Being up close and personal with death, animal death, its traumatizing – not in a bad way – but in an awakening way to the process involved in our food systems.
- Nakili Enos Tamanaha
Ulu A‘e Learning Center (UALC) served 17 learners through the Hana ‘I‘o Program. All 17 learners are Native Hawaiian and all 17 learners completed program requirements.
The outcomes achieved are that:
1) 17 learners developed their skills in diving and pig processing
2) these 17 learners increased their skills in accuracy and endurance
and 3) each of the 17 learners returned in the summer to continue their learning and expand their knowledge and skill sets.
The program was initially planned as a Dive and Fish Program. With poor weather and choppy ocean conditions, we opted to err on the side of safety and we modified the program to a hybrid model that incorporated elements of our pua‘a program with the fish and dive experience.
The first few days of the program were held on Pālehua mountain where the ‘ōpio trapped, killed and processed a pig. They then cooked and prepared meals for their families and our community. The last two days were spent in the ocean diving and learning to spear fish.
Hana ‘I‘o was developed in 2020 as a hunting program where youth would learn to be sustainable hunters in our mountains and ocean. The decision to move to a hybrid model for the Spring was a sensible move and in the end the achievements of our ‘ōpio exceeded our expectations.
A new skill we taught was archery.
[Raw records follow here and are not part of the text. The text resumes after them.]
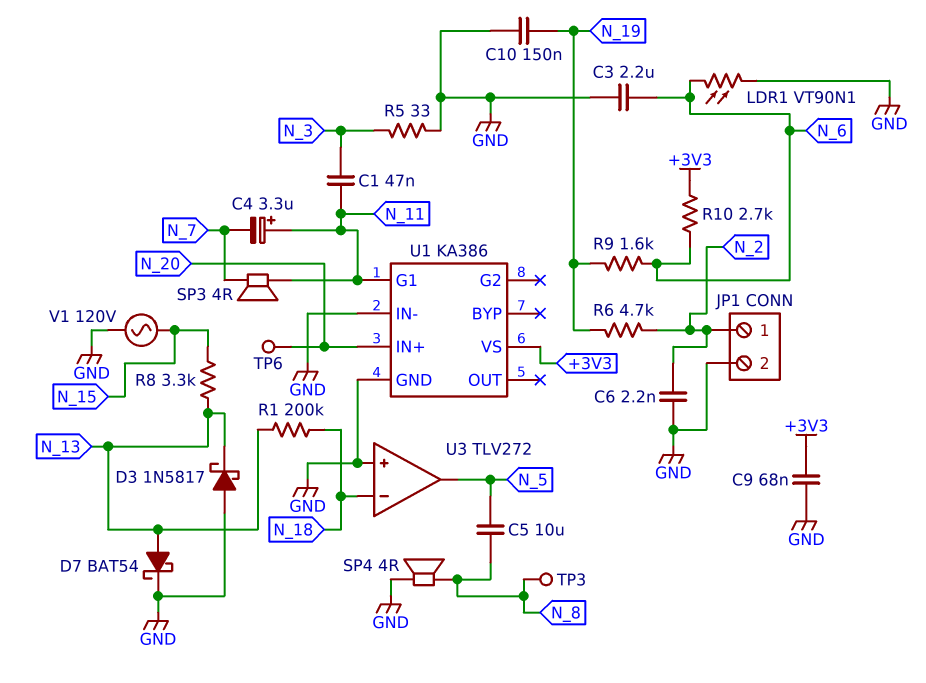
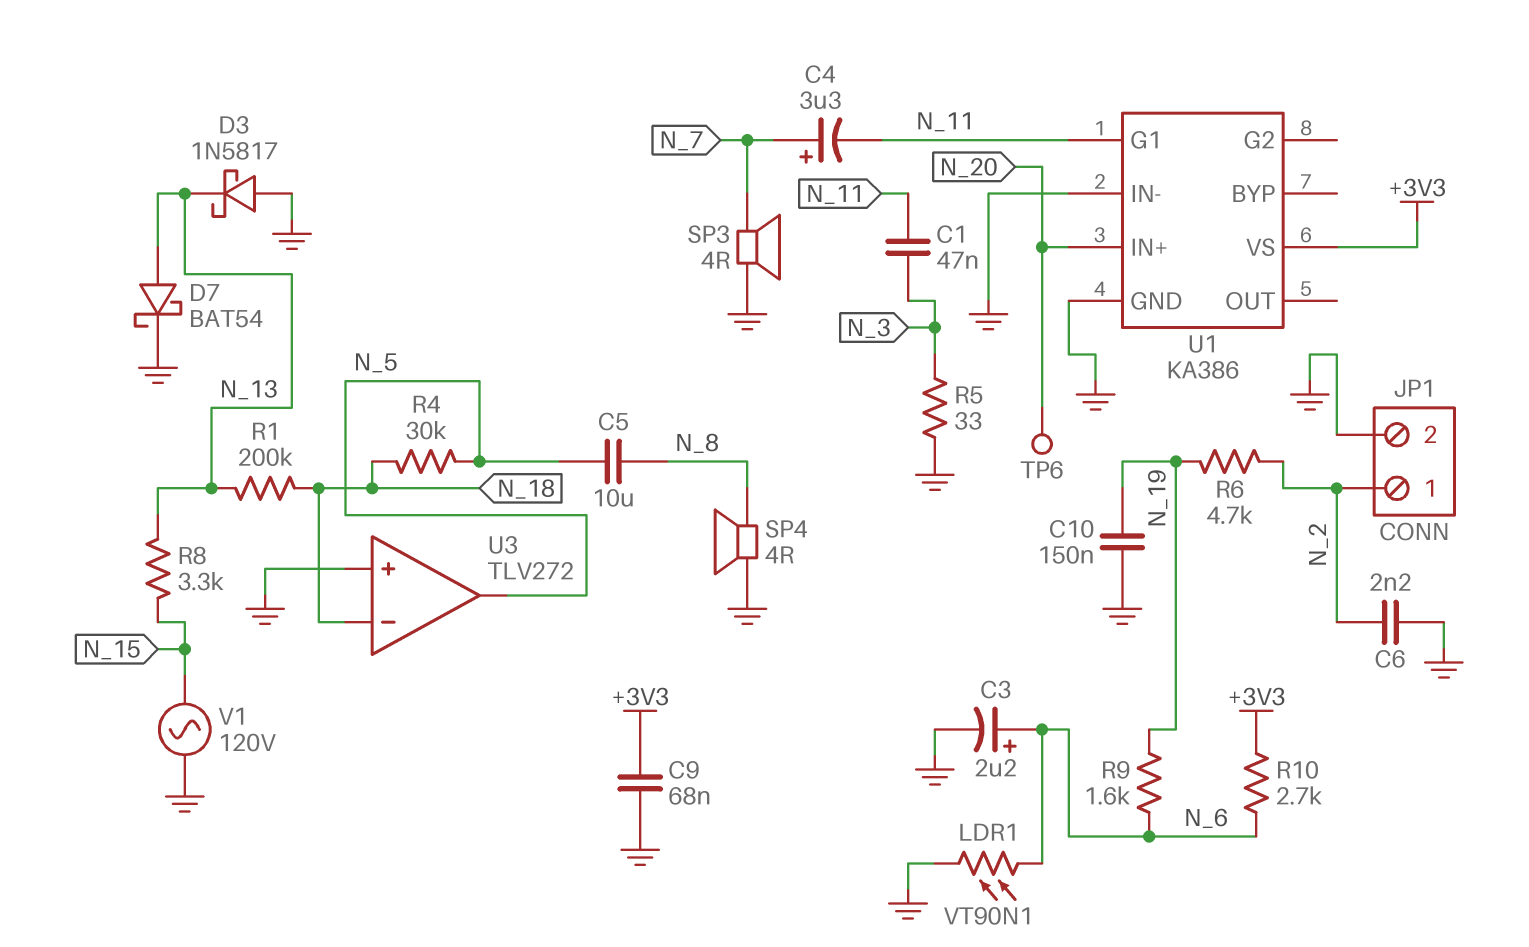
C3: 2.2uF (GND, N_6) -> 2.2uF (plus N_6, minus GND)
C4: 3.3uF (plus N_11, minus N_7) -> 3.3uF (plus N_7, minus N_11)
R4: none -> 30k (N_5, N_18)
SP3: speaker 4R (N_7, N_11) -> speaker 4R (GND, N_7)
TP3: test point (N_8) -> none

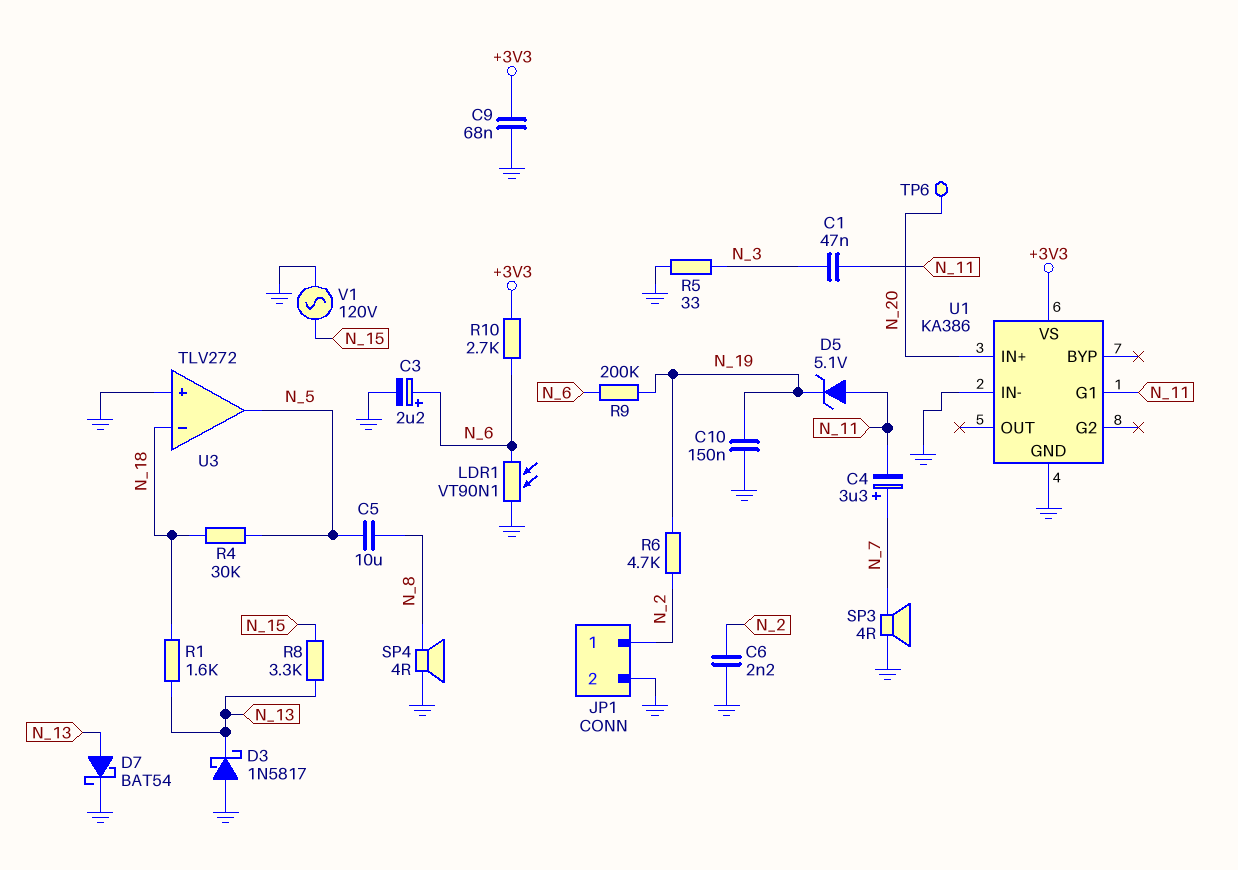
D5: none -> zener 5.1V (A N_11, K N_19)
R1: 200k (N_13, N_18) -> 1.6k (N_13, N_18)
R9: 1.6k (N_6, N_19) -> 200k (N_6, N_19)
Archery taught ‘ōpio to focus and keep their attention on the goal while removing all external and internal distractions from their mind. The skill of archery trains the shooter to be calm and balance their body and mind. All learners increased their accuracy in archery.
Since Fall of 2020 this is the ninth Hana ‘Iʻo program which has served 85 students in total. This is the first hybrid program that incorporated elements of our pua‘a component with the fish and dive experience.
We intend to continue this program and serve a cohort of 18 middle school students each year. Students will meet year-round for a minimum of 18 sessions per year to explore the role their mountain and ocean play in food production. They’ll get the opportunity to learn from experts like our mountain ranger, hunters, ocean lifeguards, watermen and Native Hawaiian healers. They’ll learn ocean skills like diving, spear fishing, and netting. And they’ll learn how to prepare and cook fish and heʻe. Students will also learn mountain skills like hunting and pig trapping. They’ll also take part in the respectful and humane process of killing a pig and preparing it for food production.
By taking part in this program, students begin to think critically about waste and humane animal practices. They gain a deeper understanding of food abundance and begin to evaluate what they put in their bodies.
Skills taught include:
Ability to set and bait a pig trap and to snare a pig using a rope.
Ability to shoot a bow using safe shooting techniques.
Ability to sharpen, use and adhere to safe knife handling methods.
Ability to kill, skin and field dress a pig. Able to sequence this process from live pig to the cooler.
Food prep and cooking
Ability to prepare and cook food using safe food handling skills.
Ability to prepare gear and self before entering the ocean.
Ability to swim long distances without resting.
Ability to hold your breath.
Ability to dive deeper.
He‘e Detection and Catching
Ability to spot a he‘e, draw him out and capture him.